▸ Directive A
Translate this sentence from the indexing discussion into Spanish: "Natural numbers are counting numbers."

▸ Document passage
──────────
May be it's a false alarm, but I thought I had better share it here.

I don't understand why anyone would create a one-indexed language these days. I feel like Dijkstra laid out pretty well why zero-indexing is objectively better [1]. If that wasn't enough, it's also most common by far.

[1] https://www.cs.utexas.edu/users/EWD/transcriptions/EWD08xx/E...

Because zero-indexing is in many cases not natural. Yes, a noted computer scientist made an argument years ago, and it's been cited many times. Perhaps to help you understand, nobody talks about row zero of a matrix. But yes, absolutely, there was a noted computer scientist who made that argument years ago.

That’s utterly unconvincing.

Zero-based indexing makes sense only in light of the underlying mechanics of memory address offsets (which, IIRC, isn’t even how eg C literally works). Natural numbers are counting numbers. It makes “more sense” that a sequence up to N contains N numbers, that is, its members can be put in a bijection with {1,...,N}

These are all conventions, of course. But the latter convention has a finer pedigree.

You'll typically see it in computer algebra systems whose syntax is intended to be typeset as traditional mathematical notation. Mathematica, for example, wants an array to look like what's being typeset, and it would be confusing (moreso than the potential off-by-one errors) to display `x[3]` while the actual code said `x[2]`.

I think other languages aimed at mathematicians, like Julia[1], do this for similar reasons but, honestly, unless you're writing a CAS, I think it's a bad idea.

Having lived with Dijkstra's ideas for a while, I will say that people find closed-open sequences highly counter-intuitive.

I work on a financial simulator, so we use dates quite a bit. Representing a year as 1-Jan-X up to but not including 1-Jan-(X + 1) is perfectly natural, and really works well with date-time libraries. It still works if you're using dates and decide to extend it to handle datetimes, and even months 1-M-X to nextmonth(1-M-X) do what you'd expect. So he's right, the math works beautifully. You also avoid writing a successor function when you split closed-open ranges; easy with integers, but gets tricky with almost anything else.

But I've had to nag people many times to not use Dec 31. I think the intuition for a closed-closed ranage is deeply ingrained and that extra "Jan 1" seems to stick out and bother people.

From that discussion, here's an interesting argument in favor of 1-based indexing:

> Let me try to briefly convey how I learned to stop worrying and love 1-based indexing. Basically it comes down to the fact that there are three significant numbers you have to think about when it comes to an array: it's initial index, final index, and length. In 0-based indexing, these are all different: 0, n-1, and n. In 1-based indexing, the final index and length are the same: 0, n, n. That's one less thing to think about and keep track of when coding. It seems trivial, but when you're doing something tricky and juggling a lot of complicated things in your head, even the tiniest alleviation of cognitive load helps, I find.

[1]: https://groups.google.com/forum/?hl=en#!topic/julia-dev/tNN7...
──────────
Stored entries
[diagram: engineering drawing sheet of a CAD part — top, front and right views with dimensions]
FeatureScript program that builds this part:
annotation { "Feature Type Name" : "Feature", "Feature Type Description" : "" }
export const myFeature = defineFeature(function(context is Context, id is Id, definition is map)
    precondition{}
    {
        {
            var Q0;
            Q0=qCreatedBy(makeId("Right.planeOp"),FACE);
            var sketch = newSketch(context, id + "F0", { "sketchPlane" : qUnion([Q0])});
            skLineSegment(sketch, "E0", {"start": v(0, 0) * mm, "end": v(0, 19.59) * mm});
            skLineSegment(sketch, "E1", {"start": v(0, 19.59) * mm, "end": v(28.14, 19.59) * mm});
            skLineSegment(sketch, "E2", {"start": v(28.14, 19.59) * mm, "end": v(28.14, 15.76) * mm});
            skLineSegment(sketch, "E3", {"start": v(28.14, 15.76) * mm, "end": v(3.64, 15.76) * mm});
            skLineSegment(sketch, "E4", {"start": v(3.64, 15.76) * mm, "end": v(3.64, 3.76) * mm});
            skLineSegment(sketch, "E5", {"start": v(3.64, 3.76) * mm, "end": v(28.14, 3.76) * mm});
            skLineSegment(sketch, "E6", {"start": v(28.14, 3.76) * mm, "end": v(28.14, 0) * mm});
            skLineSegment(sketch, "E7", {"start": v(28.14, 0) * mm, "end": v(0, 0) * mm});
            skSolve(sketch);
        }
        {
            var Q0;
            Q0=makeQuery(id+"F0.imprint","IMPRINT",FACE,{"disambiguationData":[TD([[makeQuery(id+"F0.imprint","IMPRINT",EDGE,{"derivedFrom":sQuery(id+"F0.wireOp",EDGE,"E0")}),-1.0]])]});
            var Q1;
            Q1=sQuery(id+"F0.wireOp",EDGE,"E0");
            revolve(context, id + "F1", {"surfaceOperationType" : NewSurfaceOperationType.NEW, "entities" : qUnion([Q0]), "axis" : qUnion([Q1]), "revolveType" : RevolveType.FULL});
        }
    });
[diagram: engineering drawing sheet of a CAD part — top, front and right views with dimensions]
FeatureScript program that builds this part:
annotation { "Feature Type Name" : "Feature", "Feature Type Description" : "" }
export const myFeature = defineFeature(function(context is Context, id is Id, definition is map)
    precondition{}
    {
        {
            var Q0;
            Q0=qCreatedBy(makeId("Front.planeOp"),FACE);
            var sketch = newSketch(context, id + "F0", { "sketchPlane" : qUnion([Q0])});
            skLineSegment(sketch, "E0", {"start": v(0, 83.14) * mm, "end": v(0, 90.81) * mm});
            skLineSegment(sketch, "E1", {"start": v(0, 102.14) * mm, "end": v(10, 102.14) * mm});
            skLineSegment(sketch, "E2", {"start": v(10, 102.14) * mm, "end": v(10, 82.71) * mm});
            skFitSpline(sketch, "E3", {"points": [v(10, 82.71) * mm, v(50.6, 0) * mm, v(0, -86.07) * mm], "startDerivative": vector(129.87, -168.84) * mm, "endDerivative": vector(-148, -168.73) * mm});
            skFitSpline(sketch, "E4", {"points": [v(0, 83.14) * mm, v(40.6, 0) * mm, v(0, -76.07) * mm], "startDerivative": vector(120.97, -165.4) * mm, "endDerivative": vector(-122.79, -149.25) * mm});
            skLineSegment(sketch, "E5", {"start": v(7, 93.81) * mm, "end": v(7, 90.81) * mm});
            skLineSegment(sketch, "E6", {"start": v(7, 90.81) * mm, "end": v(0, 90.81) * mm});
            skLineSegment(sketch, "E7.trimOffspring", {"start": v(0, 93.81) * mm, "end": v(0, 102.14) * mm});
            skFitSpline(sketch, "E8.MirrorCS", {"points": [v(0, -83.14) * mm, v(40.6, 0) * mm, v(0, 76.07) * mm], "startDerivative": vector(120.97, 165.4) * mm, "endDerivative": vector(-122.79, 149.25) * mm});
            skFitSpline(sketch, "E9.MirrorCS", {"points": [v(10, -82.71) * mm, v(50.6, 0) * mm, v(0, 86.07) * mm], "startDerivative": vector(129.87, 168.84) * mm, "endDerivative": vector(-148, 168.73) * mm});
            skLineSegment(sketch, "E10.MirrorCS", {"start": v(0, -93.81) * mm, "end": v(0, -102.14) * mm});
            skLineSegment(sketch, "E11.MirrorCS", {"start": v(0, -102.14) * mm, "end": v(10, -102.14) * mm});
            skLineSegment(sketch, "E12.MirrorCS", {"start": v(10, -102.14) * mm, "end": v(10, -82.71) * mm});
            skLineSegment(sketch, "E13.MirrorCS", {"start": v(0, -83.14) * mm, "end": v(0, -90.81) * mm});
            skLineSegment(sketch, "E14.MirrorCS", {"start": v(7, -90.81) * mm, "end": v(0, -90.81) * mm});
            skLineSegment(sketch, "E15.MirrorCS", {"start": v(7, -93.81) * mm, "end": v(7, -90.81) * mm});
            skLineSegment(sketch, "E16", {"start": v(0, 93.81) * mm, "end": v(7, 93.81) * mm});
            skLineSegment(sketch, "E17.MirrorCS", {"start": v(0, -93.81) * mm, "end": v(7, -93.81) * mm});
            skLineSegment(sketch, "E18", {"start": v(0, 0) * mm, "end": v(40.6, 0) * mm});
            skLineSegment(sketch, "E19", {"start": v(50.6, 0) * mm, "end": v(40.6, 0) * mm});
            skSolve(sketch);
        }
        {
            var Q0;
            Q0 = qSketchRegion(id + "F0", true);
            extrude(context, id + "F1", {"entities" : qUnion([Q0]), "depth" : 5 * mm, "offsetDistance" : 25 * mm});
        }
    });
──────────
▸ Directive B
List each line of the records that contains the string "makeId".

▸ Expected output A
Los números naturales son números para contar.

▸ Expected output B
            Q0=qCreatedBy(makeId("Right.planeOp"),FACE);
            Q0=qCreatedBy(makeId("Front.planeOp"),FACE);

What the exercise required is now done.